● RECORDS PROVIDED:

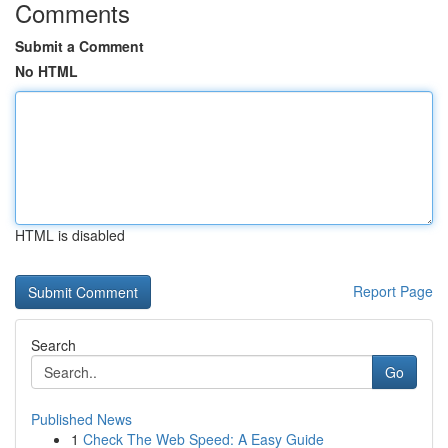
Comments
Submit a Comment
No HTML
HTML is disabled
Report Page
Search
Go
Published News
1
Check The Web Speed: A Easy Guide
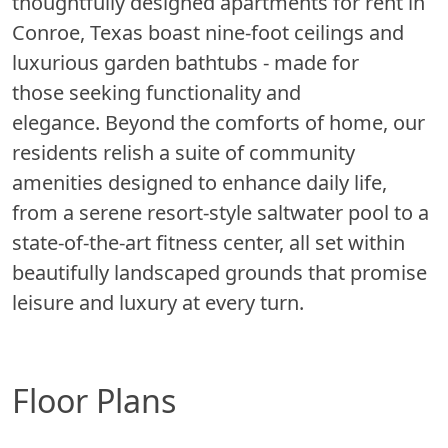
thoughtfully designed apartments for rent in
Conroe, Texas boast nine-foot ceilings and
luxurious garden bathtubs - made for
those seeking functionality and
elegance. Beyond the comforts of home, our
residents relish a suite of community
amenities designed to enhance daily life,
from a serene resort-style saltwater pool to a
state-of-the-art fitness center, all set within
beautifully landscaped grounds that promise
leisure and luxury at every turn.
Floor Plans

● JOB ITEM:
All lines from the one with "Conroe, Texas boast nine-foot ceilings and" through the end of the records need to be copied exactly, and no other lines.

● WORKED SOLUTION:
Conroe, Texas boast nine-foot ceilings and
luxurious garden bathtubs - made for
those seeking functionality and
elegance. Beyond the comforts of home, our
residents relish a suite of community
amenities designed to enhance daily life,
from a serene resort-style saltwater pool to a
state-of-the-art fitness center, all set within
beautifully landscaped grounds that promise
leisure and luxury at every turn.
Floor Plans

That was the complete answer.